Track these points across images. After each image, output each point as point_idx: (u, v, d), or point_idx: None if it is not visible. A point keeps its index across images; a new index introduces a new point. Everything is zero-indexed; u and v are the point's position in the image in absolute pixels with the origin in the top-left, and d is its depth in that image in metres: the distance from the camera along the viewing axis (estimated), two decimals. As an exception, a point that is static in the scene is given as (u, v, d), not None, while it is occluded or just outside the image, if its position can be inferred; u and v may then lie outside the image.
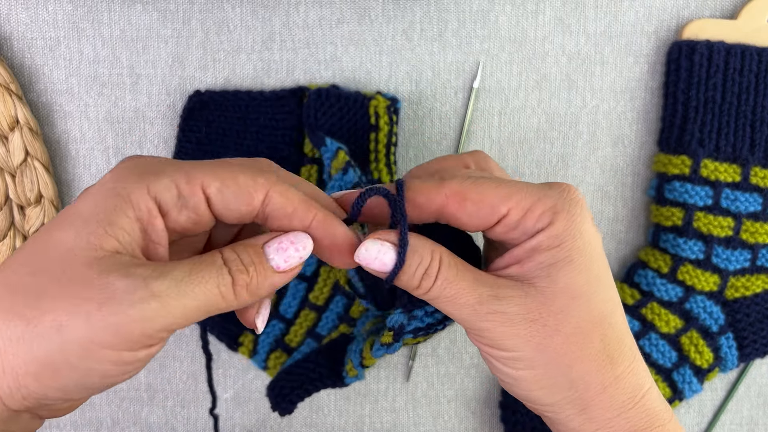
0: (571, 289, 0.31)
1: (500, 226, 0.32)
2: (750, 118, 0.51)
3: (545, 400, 0.32)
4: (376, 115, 0.50)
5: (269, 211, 0.30)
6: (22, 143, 0.50)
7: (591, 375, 0.31)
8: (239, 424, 0.55)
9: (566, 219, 0.31)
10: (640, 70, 0.54)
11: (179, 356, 0.55)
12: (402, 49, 0.53)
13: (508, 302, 0.31)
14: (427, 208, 0.32)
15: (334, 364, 0.47)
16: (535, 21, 0.53)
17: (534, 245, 0.31)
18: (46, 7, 0.52)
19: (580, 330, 0.31)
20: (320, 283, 0.52)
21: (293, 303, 0.52)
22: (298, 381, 0.47)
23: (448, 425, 0.56)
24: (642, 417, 0.32)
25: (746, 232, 0.51)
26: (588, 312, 0.31)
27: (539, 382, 0.32)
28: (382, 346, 0.37)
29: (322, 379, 0.46)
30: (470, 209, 0.31)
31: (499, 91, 0.53)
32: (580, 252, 0.31)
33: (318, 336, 0.51)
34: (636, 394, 0.32)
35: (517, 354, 0.31)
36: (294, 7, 0.52)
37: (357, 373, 0.43)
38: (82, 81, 0.52)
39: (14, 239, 0.52)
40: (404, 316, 0.35)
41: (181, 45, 0.52)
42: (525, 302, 0.31)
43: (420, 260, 0.31)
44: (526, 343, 0.31)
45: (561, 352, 0.31)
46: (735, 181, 0.51)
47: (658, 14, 0.53)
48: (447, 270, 0.31)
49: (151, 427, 0.55)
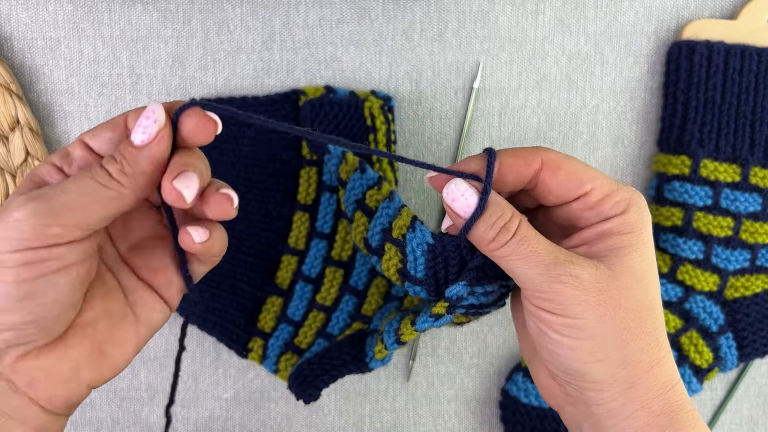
0: (635, 272, 0.33)
1: (579, 202, 0.34)
2: (750, 118, 0.51)
3: (596, 374, 0.33)
4: (372, 116, 0.50)
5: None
6: (23, 143, 0.50)
7: (642, 353, 0.33)
8: (239, 424, 0.55)
9: (638, 212, 0.34)
10: (640, 70, 0.54)
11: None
12: (402, 49, 0.53)
13: (581, 268, 0.32)
14: (525, 170, 0.34)
15: (356, 352, 0.46)
16: (535, 21, 0.53)
17: (606, 229, 0.34)
18: (47, 7, 0.52)
19: (638, 309, 0.33)
20: (326, 284, 0.51)
21: (300, 306, 0.52)
22: (322, 368, 0.47)
23: (448, 425, 0.56)
24: (677, 400, 0.34)
25: (746, 232, 0.51)
26: (646, 295, 0.33)
27: (596, 354, 0.33)
28: (430, 317, 0.37)
29: (346, 364, 0.46)
30: (561, 178, 0.34)
31: (499, 91, 0.53)
32: (645, 243, 0.34)
33: (329, 336, 0.51)
34: (673, 378, 0.34)
35: (580, 321, 0.32)
36: (294, 7, 0.52)
37: (386, 354, 0.43)
38: (82, 81, 0.52)
39: (14, 239, 0.52)
40: (467, 288, 0.36)
41: (181, 45, 0.52)
42: (596, 273, 0.32)
43: (501, 213, 0.33)
44: (592, 311, 0.32)
45: (621, 326, 0.33)
46: (735, 181, 0.51)
47: (658, 14, 0.53)
48: (526, 229, 0.33)
49: (151, 427, 0.55)
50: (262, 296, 0.52)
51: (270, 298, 0.52)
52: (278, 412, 0.55)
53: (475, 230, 0.34)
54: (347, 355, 0.46)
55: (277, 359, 0.51)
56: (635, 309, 0.33)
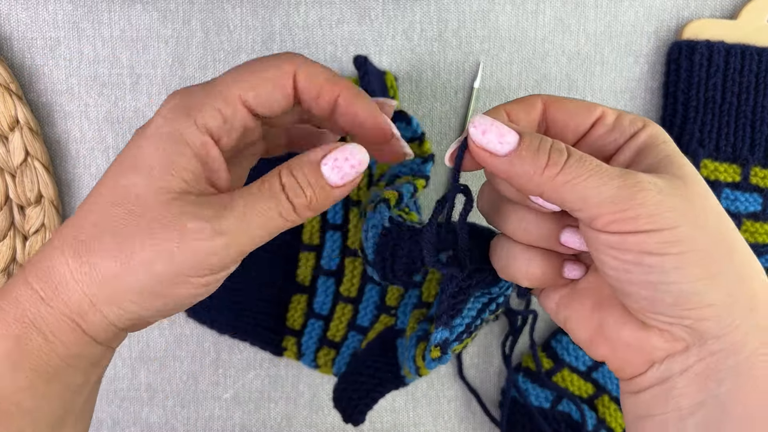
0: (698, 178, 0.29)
1: (599, 126, 0.31)
2: (750, 118, 0.51)
3: (713, 294, 0.27)
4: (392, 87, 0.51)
5: (303, 97, 0.33)
6: (22, 143, 0.50)
7: (751, 267, 0.28)
8: (239, 424, 0.55)
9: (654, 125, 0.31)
10: (640, 70, 0.54)
11: (179, 356, 0.55)
12: (402, 49, 0.53)
13: (653, 178, 0.28)
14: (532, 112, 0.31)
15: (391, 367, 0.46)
16: (535, 21, 0.53)
17: (641, 143, 0.30)
18: (46, 7, 0.52)
19: (722, 216, 0.28)
20: (348, 275, 0.52)
21: (326, 300, 0.52)
22: (363, 390, 0.47)
23: (448, 425, 0.56)
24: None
25: (746, 232, 0.51)
26: (718, 203, 0.29)
27: (708, 268, 0.27)
28: (433, 361, 0.36)
29: (384, 384, 0.46)
30: (569, 107, 0.31)
31: (499, 91, 0.53)
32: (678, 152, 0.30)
33: (360, 328, 0.51)
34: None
35: (678, 231, 0.27)
36: (294, 7, 0.52)
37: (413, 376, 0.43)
38: (82, 81, 0.52)
39: (14, 239, 0.52)
40: (446, 331, 0.35)
41: (181, 45, 0.52)
42: (669, 181, 0.28)
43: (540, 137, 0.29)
44: (686, 217, 0.27)
45: (719, 234, 0.28)
46: (735, 181, 0.51)
47: (658, 14, 0.53)
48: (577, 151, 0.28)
49: (151, 427, 0.55)
50: (287, 296, 0.53)
51: (295, 297, 0.53)
52: (278, 412, 0.55)
53: (519, 164, 0.28)
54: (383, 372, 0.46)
55: (314, 356, 0.52)
56: (720, 216, 0.28)
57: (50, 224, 0.51)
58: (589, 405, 0.52)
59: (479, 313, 0.37)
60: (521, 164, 0.28)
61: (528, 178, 0.28)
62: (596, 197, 0.27)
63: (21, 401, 0.30)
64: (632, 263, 0.28)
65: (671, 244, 0.27)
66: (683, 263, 0.27)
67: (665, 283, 0.27)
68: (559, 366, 0.52)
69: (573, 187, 0.28)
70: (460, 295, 0.35)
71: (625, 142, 0.31)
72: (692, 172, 0.29)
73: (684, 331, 0.28)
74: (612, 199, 0.27)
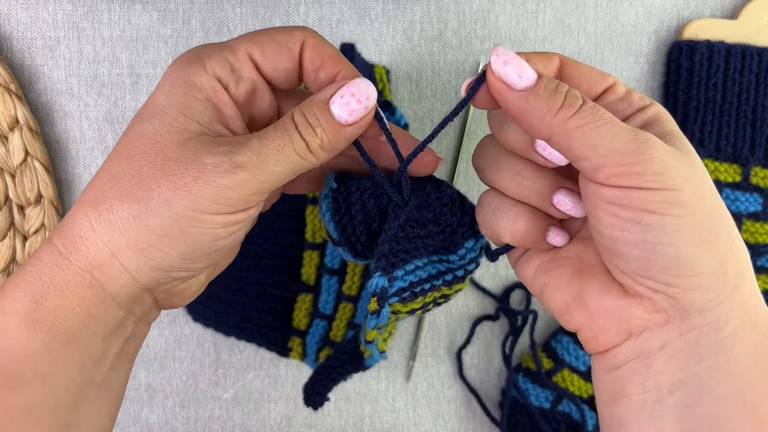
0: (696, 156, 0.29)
1: (609, 94, 0.31)
2: (750, 118, 0.51)
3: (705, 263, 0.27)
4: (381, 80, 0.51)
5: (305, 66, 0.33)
6: (22, 143, 0.50)
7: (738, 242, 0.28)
8: (239, 425, 0.55)
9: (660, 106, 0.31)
10: (640, 70, 0.54)
11: (179, 356, 0.55)
12: (402, 49, 0.53)
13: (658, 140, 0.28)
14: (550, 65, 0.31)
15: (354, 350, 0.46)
16: (535, 21, 0.53)
17: (649, 117, 0.30)
18: (46, 7, 0.52)
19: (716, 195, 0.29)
20: (350, 273, 0.52)
21: (330, 299, 0.52)
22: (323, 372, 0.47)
23: (448, 425, 0.56)
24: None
25: (746, 232, 0.51)
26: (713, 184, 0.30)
27: (703, 235, 0.27)
28: (371, 315, 0.35)
29: (344, 365, 0.46)
30: (584, 70, 0.31)
31: (499, 91, 0.53)
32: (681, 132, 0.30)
33: (357, 326, 0.52)
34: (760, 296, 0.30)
35: (680, 194, 0.27)
36: (294, 7, 0.52)
37: (370, 352, 0.42)
38: (82, 81, 0.52)
39: (14, 239, 0.52)
40: (383, 278, 0.33)
41: (181, 45, 0.52)
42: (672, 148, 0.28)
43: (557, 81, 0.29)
44: (688, 182, 0.27)
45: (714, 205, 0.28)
46: (735, 181, 0.51)
47: (658, 14, 0.53)
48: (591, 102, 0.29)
49: (151, 427, 0.55)
50: (292, 296, 0.53)
51: (300, 296, 0.53)
52: (278, 412, 0.55)
53: (534, 101, 0.28)
54: (345, 354, 0.46)
55: (316, 356, 0.52)
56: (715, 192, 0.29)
57: (50, 224, 0.51)
58: (589, 405, 0.52)
59: (430, 278, 0.35)
60: (536, 101, 0.28)
61: (540, 118, 0.28)
62: (605, 146, 0.27)
63: (37, 365, 0.30)
64: (630, 221, 0.27)
65: (673, 205, 0.27)
66: (682, 226, 0.27)
67: (662, 244, 0.27)
68: (559, 366, 0.52)
69: (584, 132, 0.27)
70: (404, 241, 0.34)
71: (632, 114, 0.31)
72: (693, 150, 0.29)
73: (667, 301, 0.28)
74: (621, 150, 0.27)
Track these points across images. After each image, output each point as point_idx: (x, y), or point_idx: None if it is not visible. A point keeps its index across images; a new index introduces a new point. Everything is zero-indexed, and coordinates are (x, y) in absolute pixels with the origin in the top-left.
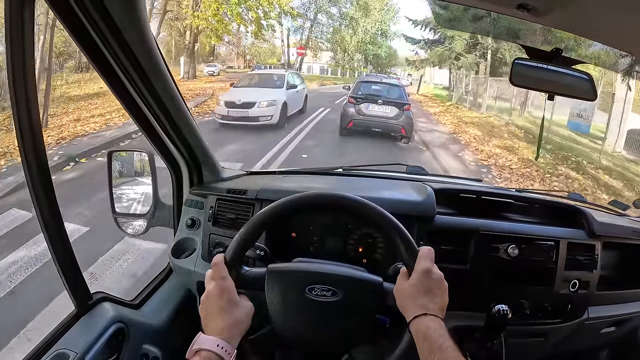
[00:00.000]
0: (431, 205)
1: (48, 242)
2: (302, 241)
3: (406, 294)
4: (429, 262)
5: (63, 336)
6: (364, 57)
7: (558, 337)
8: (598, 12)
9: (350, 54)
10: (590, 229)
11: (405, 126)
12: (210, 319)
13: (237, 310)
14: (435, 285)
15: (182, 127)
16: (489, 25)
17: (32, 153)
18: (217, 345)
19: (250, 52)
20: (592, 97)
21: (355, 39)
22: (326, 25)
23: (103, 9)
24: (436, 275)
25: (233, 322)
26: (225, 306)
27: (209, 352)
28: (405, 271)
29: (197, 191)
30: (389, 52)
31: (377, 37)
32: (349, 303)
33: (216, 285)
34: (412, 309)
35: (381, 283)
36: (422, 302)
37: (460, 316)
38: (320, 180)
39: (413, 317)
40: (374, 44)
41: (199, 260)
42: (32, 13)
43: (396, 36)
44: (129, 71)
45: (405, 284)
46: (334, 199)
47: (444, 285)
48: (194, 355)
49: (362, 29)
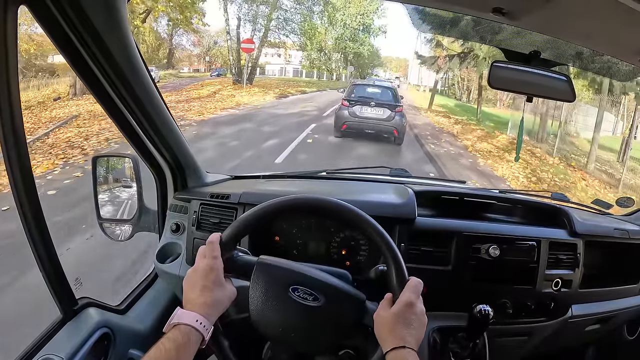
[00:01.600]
0: (411, 207)
1: (33, 248)
2: (285, 245)
3: (386, 323)
4: (414, 295)
5: (49, 342)
6: (343, 56)
7: (542, 335)
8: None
9: (328, 52)
10: (571, 228)
11: (398, 127)
12: (193, 293)
13: (220, 291)
14: (415, 319)
15: (165, 132)
16: (468, 28)
17: (16, 158)
18: (197, 320)
19: (210, 54)
20: (570, 99)
21: (333, 34)
22: (291, 12)
23: (84, 15)
24: (419, 309)
25: (214, 301)
26: (210, 284)
27: (187, 327)
28: (390, 297)
29: (181, 196)
30: (371, 50)
31: (358, 32)
32: (328, 312)
33: (206, 263)
34: (391, 340)
35: (364, 300)
36: (401, 334)
37: (443, 317)
38: (304, 183)
39: (391, 348)
40: (354, 41)
41: (183, 265)
42: (15, 18)
43: (381, 32)
44: (110, 76)
45: (387, 312)
46: (340, 208)
47: (423, 320)
48: (172, 329)
49: (341, 23)
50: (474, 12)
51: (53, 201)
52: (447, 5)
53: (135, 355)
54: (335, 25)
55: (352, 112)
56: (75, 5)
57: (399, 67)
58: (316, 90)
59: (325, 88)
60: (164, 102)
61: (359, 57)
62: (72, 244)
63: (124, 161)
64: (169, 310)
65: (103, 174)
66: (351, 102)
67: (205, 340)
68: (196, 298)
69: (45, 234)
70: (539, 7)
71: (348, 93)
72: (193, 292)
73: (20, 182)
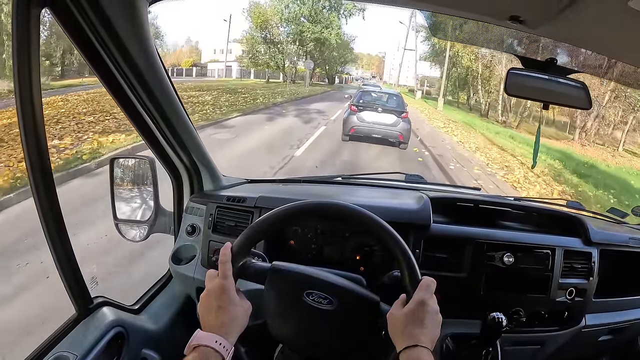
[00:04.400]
0: (427, 214)
1: (51, 246)
2: (299, 249)
3: (399, 323)
4: (427, 294)
5: (63, 339)
6: (298, 42)
7: (555, 344)
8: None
9: (277, 40)
10: (586, 237)
11: (403, 132)
12: (209, 315)
13: (235, 309)
14: (429, 318)
15: (183, 135)
16: (484, 35)
17: (36, 156)
18: (216, 341)
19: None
20: (587, 106)
21: (284, 11)
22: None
23: (106, 18)
24: (432, 308)
25: (231, 320)
26: (224, 304)
27: (206, 348)
28: (404, 298)
29: (198, 198)
30: (341, 38)
31: (322, 11)
32: (342, 314)
33: (216, 284)
34: (404, 339)
35: (378, 302)
36: (414, 332)
37: (456, 323)
38: (320, 188)
39: (404, 347)
40: (315, 22)
41: (198, 267)
42: (38, 20)
43: (358, 11)
44: (130, 79)
45: (400, 312)
46: (353, 213)
47: (437, 318)
48: (192, 351)
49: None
50: (491, 19)
51: None
52: (465, 13)
53: (149, 355)
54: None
55: (360, 117)
56: (97, 8)
57: (371, 64)
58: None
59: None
60: (182, 104)
61: (322, 46)
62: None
63: (141, 163)
64: (183, 312)
65: (120, 175)
66: (359, 108)
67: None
68: (213, 319)
69: (64, 234)
70: (556, 15)
71: (356, 99)
72: (209, 314)
73: (41, 183)
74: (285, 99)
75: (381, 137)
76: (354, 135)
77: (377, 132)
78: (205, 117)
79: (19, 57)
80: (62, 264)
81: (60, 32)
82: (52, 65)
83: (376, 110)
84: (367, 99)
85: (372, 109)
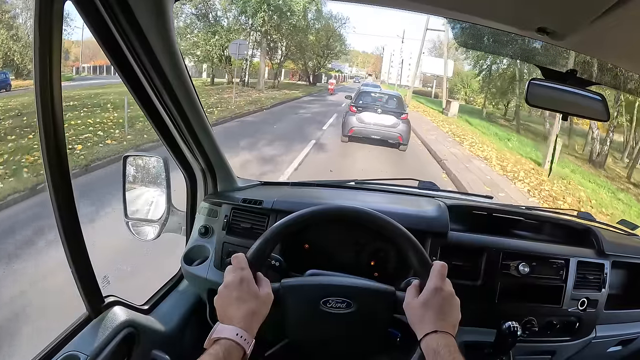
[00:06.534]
0: (445, 221)
1: (65, 245)
2: (314, 253)
3: (416, 311)
4: (440, 280)
5: (74, 338)
6: (248, 17)
7: (566, 355)
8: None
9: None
10: (599, 248)
11: (403, 134)
12: (228, 308)
13: (254, 300)
14: (445, 303)
15: (200, 135)
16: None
17: (54, 157)
18: (237, 334)
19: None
20: (605, 118)
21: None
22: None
23: (130, 13)
24: (447, 292)
25: (251, 311)
26: (244, 295)
27: (227, 341)
28: (416, 284)
29: (212, 199)
30: (320, 16)
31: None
32: (364, 314)
33: (234, 276)
34: (423, 327)
35: (394, 292)
36: (432, 319)
37: (470, 332)
38: (334, 193)
39: (423, 334)
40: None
41: (211, 268)
42: (61, 14)
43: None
44: (151, 77)
45: (416, 301)
46: (356, 213)
47: (454, 301)
48: (213, 344)
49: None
50: (517, 30)
51: None
52: (492, 23)
53: (158, 356)
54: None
55: (359, 118)
56: (122, 3)
57: (367, 63)
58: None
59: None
60: (201, 104)
61: (295, 29)
62: None
63: (154, 161)
64: (194, 313)
65: (132, 173)
66: (359, 109)
67: (246, 354)
68: (233, 312)
69: (78, 232)
70: (584, 27)
71: (356, 99)
72: (230, 306)
73: (58, 180)
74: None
75: (380, 138)
76: (353, 137)
77: (376, 134)
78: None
79: (41, 53)
80: (75, 262)
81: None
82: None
83: (376, 111)
84: (366, 100)
85: (372, 110)
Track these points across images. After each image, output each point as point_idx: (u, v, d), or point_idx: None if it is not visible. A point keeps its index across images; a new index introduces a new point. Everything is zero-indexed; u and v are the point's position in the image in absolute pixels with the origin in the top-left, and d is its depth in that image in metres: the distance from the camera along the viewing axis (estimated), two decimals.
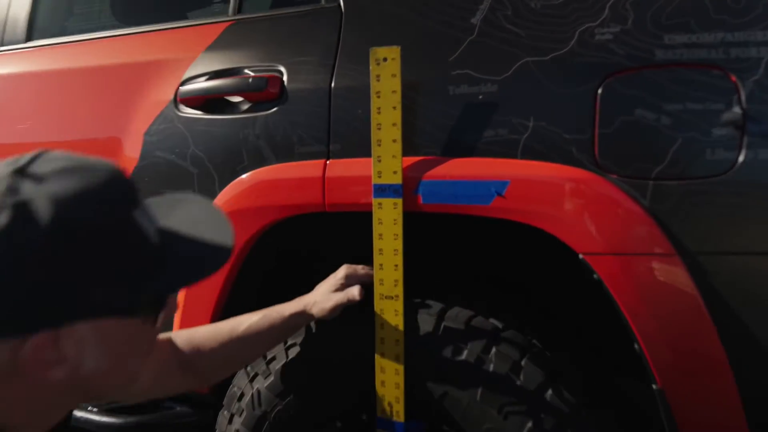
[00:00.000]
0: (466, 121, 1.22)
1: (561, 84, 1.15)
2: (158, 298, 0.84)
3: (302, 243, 1.60)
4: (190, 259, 0.85)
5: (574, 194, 1.13)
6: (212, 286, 1.47)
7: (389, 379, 1.29)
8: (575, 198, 1.13)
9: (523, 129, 1.17)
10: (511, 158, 1.18)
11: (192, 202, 0.96)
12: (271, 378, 1.39)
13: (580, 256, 1.14)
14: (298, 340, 1.38)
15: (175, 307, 0.92)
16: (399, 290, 1.26)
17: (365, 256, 1.30)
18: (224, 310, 1.50)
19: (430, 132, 1.25)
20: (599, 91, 1.12)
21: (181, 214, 0.90)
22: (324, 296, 1.27)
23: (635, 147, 1.11)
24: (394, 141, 1.22)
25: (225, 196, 1.44)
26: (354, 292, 1.25)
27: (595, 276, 1.13)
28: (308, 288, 1.35)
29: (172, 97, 1.53)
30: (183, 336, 1.26)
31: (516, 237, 1.49)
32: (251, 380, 1.42)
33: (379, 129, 1.23)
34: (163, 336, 1.24)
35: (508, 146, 1.18)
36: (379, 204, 1.25)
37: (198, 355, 1.24)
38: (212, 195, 1.46)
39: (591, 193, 1.12)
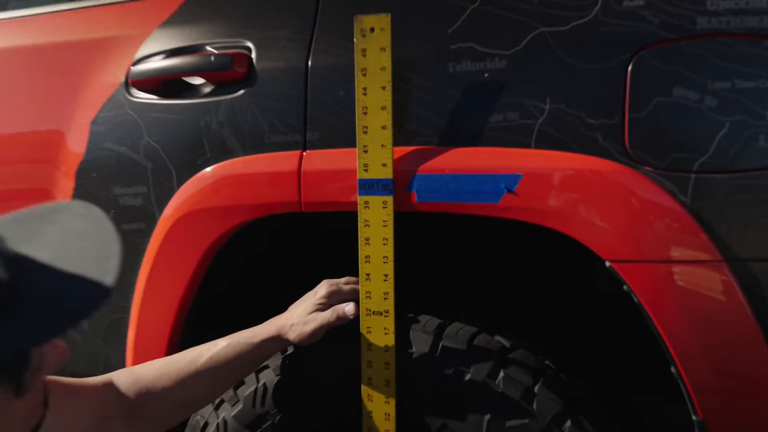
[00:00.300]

■ **EXERCISE GOAL**:
Only a number is wanted here. How many lines in the material contain "metres"?

■ **SOLVED EXERCISE**:
2